* Exercise prompt: Would you reproduce the data below exactly, please, leaving out its images?

* Data records:

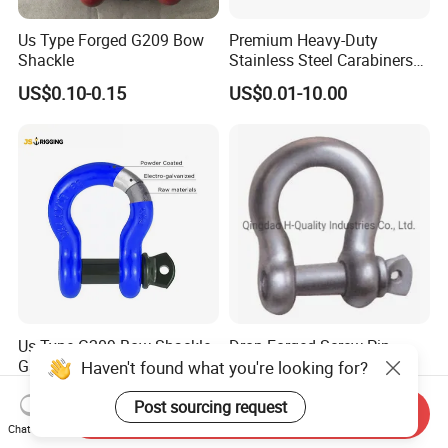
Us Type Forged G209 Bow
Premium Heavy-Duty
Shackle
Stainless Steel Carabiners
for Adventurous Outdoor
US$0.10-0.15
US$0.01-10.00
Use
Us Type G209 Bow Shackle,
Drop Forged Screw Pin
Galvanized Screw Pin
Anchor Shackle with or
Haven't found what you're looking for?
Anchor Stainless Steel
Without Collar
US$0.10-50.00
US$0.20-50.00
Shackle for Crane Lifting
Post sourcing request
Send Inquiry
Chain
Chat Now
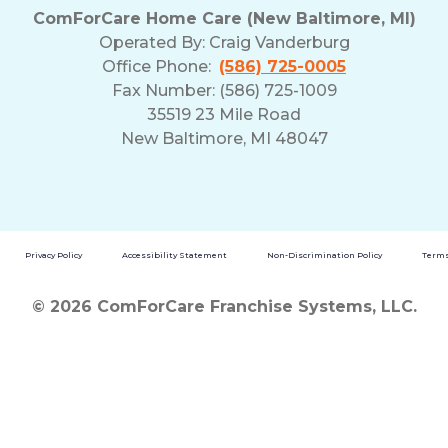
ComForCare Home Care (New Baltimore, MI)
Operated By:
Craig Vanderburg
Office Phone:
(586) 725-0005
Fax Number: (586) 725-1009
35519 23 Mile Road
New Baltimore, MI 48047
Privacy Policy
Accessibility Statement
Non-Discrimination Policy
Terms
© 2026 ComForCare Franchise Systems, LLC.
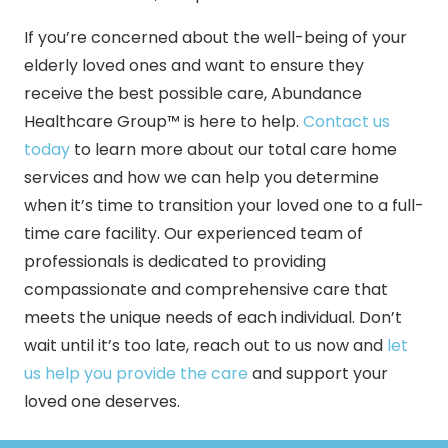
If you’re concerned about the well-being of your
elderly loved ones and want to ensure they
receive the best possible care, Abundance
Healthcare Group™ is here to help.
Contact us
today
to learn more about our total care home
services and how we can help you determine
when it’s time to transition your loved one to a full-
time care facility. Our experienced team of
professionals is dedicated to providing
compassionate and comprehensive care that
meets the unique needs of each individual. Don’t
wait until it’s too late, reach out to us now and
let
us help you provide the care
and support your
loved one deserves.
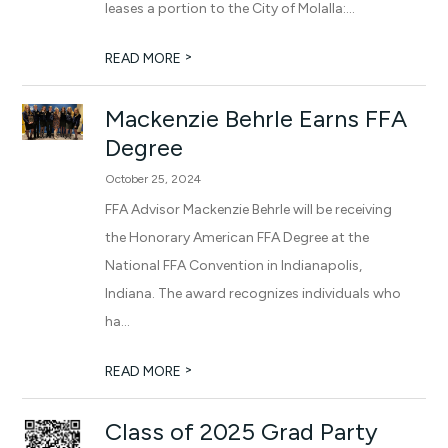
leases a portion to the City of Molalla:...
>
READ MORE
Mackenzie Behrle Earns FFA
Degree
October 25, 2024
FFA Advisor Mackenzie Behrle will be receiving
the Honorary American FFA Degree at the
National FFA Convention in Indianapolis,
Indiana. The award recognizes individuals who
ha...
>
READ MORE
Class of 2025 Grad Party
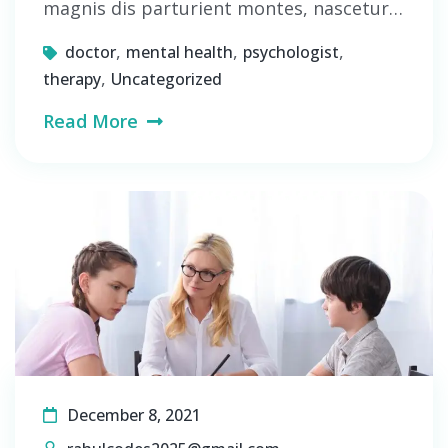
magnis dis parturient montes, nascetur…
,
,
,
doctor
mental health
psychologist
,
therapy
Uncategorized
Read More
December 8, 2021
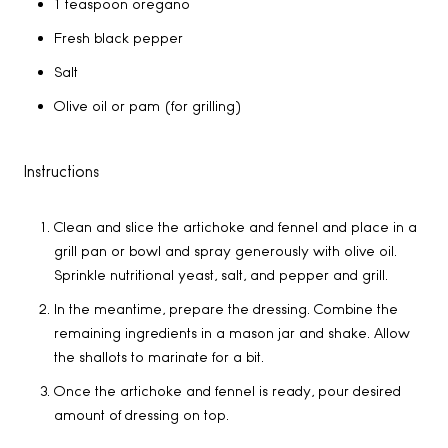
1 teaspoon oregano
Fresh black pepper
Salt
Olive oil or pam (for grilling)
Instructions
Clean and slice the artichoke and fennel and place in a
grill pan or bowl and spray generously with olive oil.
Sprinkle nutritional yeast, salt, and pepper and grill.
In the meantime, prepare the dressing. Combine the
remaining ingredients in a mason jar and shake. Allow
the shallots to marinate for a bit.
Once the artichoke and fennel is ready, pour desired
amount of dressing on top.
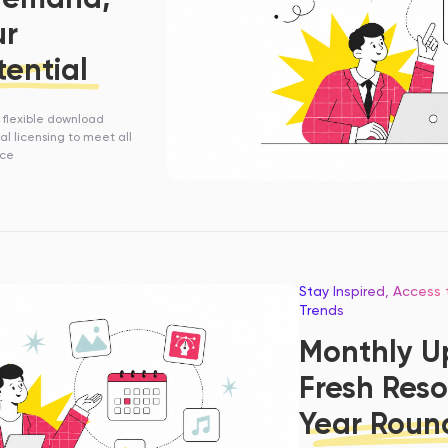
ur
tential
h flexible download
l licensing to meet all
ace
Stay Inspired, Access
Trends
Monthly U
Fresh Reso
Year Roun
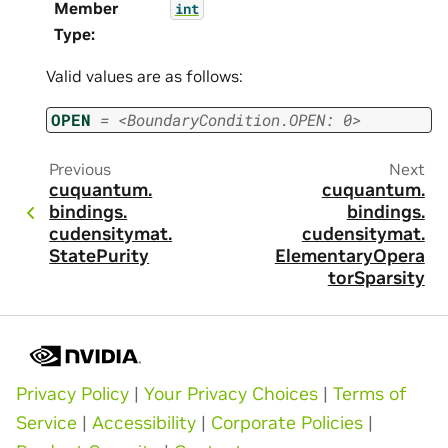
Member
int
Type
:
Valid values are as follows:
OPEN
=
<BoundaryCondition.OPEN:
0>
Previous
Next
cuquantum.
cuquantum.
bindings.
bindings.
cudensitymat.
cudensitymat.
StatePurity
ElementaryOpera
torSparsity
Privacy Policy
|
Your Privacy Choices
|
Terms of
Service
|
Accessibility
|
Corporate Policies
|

* Final answer:
Us Type Forged G209 Bow
Premium Heavy-Duty
Shackle
Stainless Steel Carabiners
for Adventurous Outdoor
US$0.10-0.15
US$0.01-10.00
Use
Us Type G209 Bow Shackle,
Drop Forged Screw Pin
Galvanized Screw Pin
Anchor Shackle with or
Haven't found what you're looking for?
Anchor Stainless Steel
Without Collar
US$0.10-50.00
US$0.20-50.00
Shackle for Crane Lifting
Post sourcing request
Send Inquiry
Chain
Chat Now
ComForCare Home Care (New Baltimore, MI)
Operated By:
Craig Vanderburg
Office Phone:
(586) 725-0005
Fax Number: (586) 725-1009
35519 23 Mile Road
New Baltimore, MI 48047
Privacy Policy
Accessibility Statement
Non-Discrimination Policy
Terms
© 2026 ComForCare Franchise Systems, LLC.
If you’re concerned about the well-being of your
elderly loved ones and want to ensure they
receive the best possible care, Abundance
Healthcare Group™ is here to help.
Contact us
today
to learn more about our total care home
services and how we can help you determine
when it’s time to transition your loved one to a full-
time care facility. Our experienced team of
professionals is dedicated to providing
compassionate and comprehensive care that
meets the unique needs of each individual. Don’t
wait until it’s too late, reach out to us now and
let
us help you provide the care
and support your
loved one deserves.
leases a portion to the City of Molalla:...
>
READ MORE
Mackenzie Behrle Earns FFA
Degree
October 25, 2024
FFA Advisor Mackenzie Behrle will be receiving
the Honorary American FFA Degree at the
National FFA Convention in Indianapolis,
Indiana. The award recognizes individuals who
ha...
>
READ MORE
Class of 2025 Grad Party
magnis dis parturient montes, nascetur…
,
,
,
doctor
mental health
psychologist
,
therapy
Uncategorized
Read More
December 8, 2021
1 teaspoon oregano
Fresh black pepper
Salt
Olive oil or pam (for grilling)
Instructions
Clean and slice the artichoke and fennel and place in a
grill pan or bowl and spray generously with olive oil.
Sprinkle nutritional yeast, salt, and pepper and grill.
In the meantime, prepare the dressing. Combine the
remaining ingredients in a mason jar and shake. Allow
the shallots to marinate for a bit.
Once the artichoke and fennel is ready, pour desired
amount of dressing on top.
ur
tential
h flexible download
l licensing to meet all
ace
Stay Inspired, Access
Trends
Monthly U
Fresh Reso
Year Roun
Member
int
Type
:
Valid values are as follows:
OPEN
=
<BoundaryCondition.OPEN:
0>
Previous
Next
cuquantum.
cuquantum.
bindings.
bindings.
cudensitymat.
cudensitymat.
StatePurity
ElementaryOpera
torSparsity
Privacy Policy
|
Your Privacy Choices
|
Terms of
Service
|
Accessibility
|
Corporate Policies
|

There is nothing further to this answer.